@timpalim : Die Stadt gehört leider keineswegs den Bürgern - in einer marktkonformen Demokratie kriegt der Souverän so langsam einen preussischen Beigeschmack. Insofern und gerne auch mit Blick auf aktuelle Debatten: Das Wohlergehen welcher Bevölkerung ist gemeint? Da wird in NRW ganz schnell polit. Landschaftspflege draus und Plünderung der Hochburgen des landespolit. Gegners. Die sog. Einwohnerveredelung kann man dann an der Arbeitslosenquote ablesen? Oder doch an Lastenverteilungen, die bekannten Mustern und Gefährlichkeiten für polit. Mehrheiten oder Prozessierfreude folgen?
Auch in Berlin sind dann schnell Sachzwänge ganz alternativlos vor und werden Projekte auch gerne vom Senat an sich gezogen, droht der Pöbel nicht bei den schönen, top-down aufoktroyierten Plänen mitzuziehen.
London, ach ja, da war noch so ein Buch, was ich lesen wollte, das sich mit Gentrifizierung befasste - und zwar von von Sozialbauten, die einstmals verrufen, nun in gute Lage gelangt sind und entsprechende Nachfrage generieren. Die Parallele zur Wiederentdeckung der Ostplatte oder Grausamkeiten wie Kotti-Bebauung sind hierzulande noch nicht in der Breite quantifizierbar, unlängst widmete sich ein RP-Glossenschreiber dem neuen Geschäftsmodell der Immo-Riesen, Jobcenterkunden abzuhalten und so gut Kasse bei erfreulich geringen Investitionen der mangels wohnungsmarktlicher Alternativen erpressbaren Klientel zu machen.
Die Gated Community treibt das, was teilweise hinsichtlich Privatisierung öffentlicher Räume ohnehin schon läuft, im Bereich privaten Wohnens auf die Spitze. Und je mehr die Bereitschaft zur Auseinandersetzung mit dem Anderen einschl. Akzeptanz von Pluralität oben wie unten und in der Mitte in dieser Gesellschaft fehlt, deutet sich ein neues Statussymbol an, was zudem mit Bequemlichkeitsrenditen zu punkten weiß. Bürgerwehren sind ja nun wirklich was für Arme und Leute, die es mit dem Gesetz nicht ganz genau nehmen - nix, woran sich ehrbare Bürger beschmutzen.
Man ist doch gerne unter sich, kein Generve komischer Gestalten (ganz nach Bourdieus Erkenntnissen zur Übersetzung sozialer in räumliche Abstände) und das Leben verschönernder Service. Internet kann hier auch als Sozialisationsort solcher Anspruchshaltungen gesehen werden. Und weniger soziologisch und auf den Wohnungsmarkt bezogen fasst es Brandlhuber:
http://www.architekturclips.de/arno_brandlhuber/
der übrigens auch mal in der taz den letzten Landeswahlkampf in Berlin ganz im Sinne Deiner Aussage kommentierte: Wer kommt in der Inhaltsleere polit. Wohltaatsversprechen vor und wer nicht?
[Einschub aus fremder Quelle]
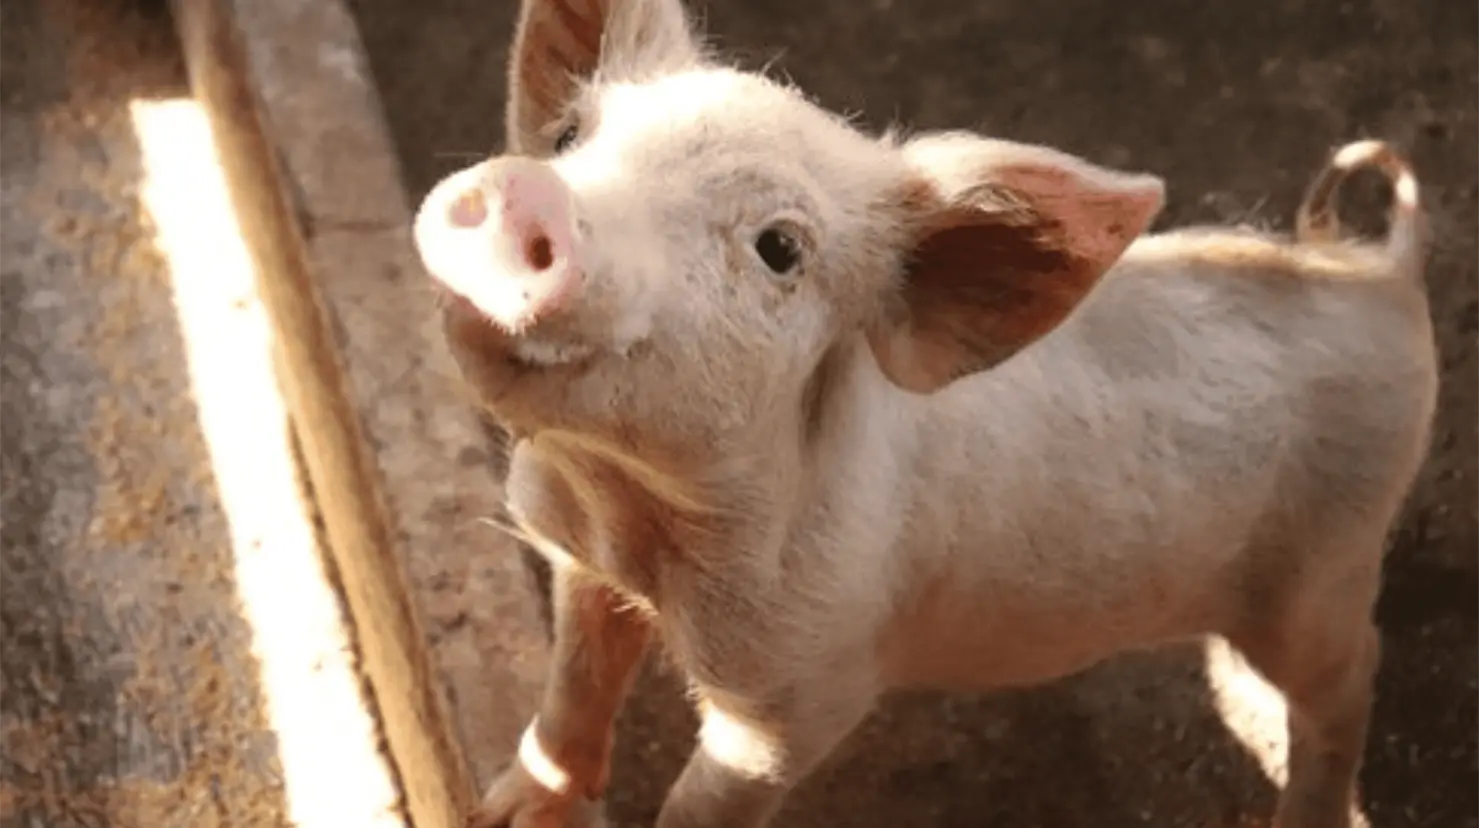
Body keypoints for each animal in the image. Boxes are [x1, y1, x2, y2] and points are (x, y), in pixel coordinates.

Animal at [410, 1, 1438, 826]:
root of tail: (1379, 274)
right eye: (570, 135)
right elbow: (573, 691)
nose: (524, 191)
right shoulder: (580, 563)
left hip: (1326, 566)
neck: (635, 518)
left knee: (1349, 681)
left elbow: (705, 799)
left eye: (779, 248)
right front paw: (500, 812)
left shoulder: (805, 690)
Und in der seit geraumer Zeit laufenden Flucht in Sachwerte als Kapitalanlage könnte sich mit Gated Communities ein Investmentmodell bieten - wenn man vielleicht selbst nicht drin wohnen kann, kann man doch immerhin Knete renditestark anlegen - muß nunmal jeder mit dem Arsch an der Wand lang und obendrein: Pecunia non olet, vor allem als Fondsmodell, was Berater empfehlen.
Wie gesagt, die Stadt als Projekt einer Bürgergesellschaft (die sich nicht über Exklusionen definiert) setzt eben voraus, das ein Interesse an Demokratie und Gesellschaft besteht, was mir mitunter nicht so scheint. Stattdessen eben Kapital und Rendite (droht dem Abendland etwa der Untergang durch Protestantifizierung?). Bleibt man bei den Immobilien, gibt es immer noch, und hoffentlich trotz politischer Gegenwinde, Modelle alternative Aneignung von Räumen. Die traditionelle Genossenschaft, Vereinsmodelle oder Mietshäusersyndikat sowie Bauherrengemeinschaften. Führen aber ein relatives Schattendasein, weil die Meute lieber konsumiert und neben Shoppen und Ficken den Sinn fürs Politische nicht mehr besitzt?
Andere sind da gleichfalls skeptisch:
http://taz.de/Debatte-Demokratie/!5270949/
Insofern bleibt mir nur der Zynismus und durchaus die Erfahrung meiner auch räumlich vom umgebenden Dorf etwas saparierten Groß-WG zu den Annehmlichkeiten geteilter Wellenlänge und Ausschluß so mancher Problemlagen.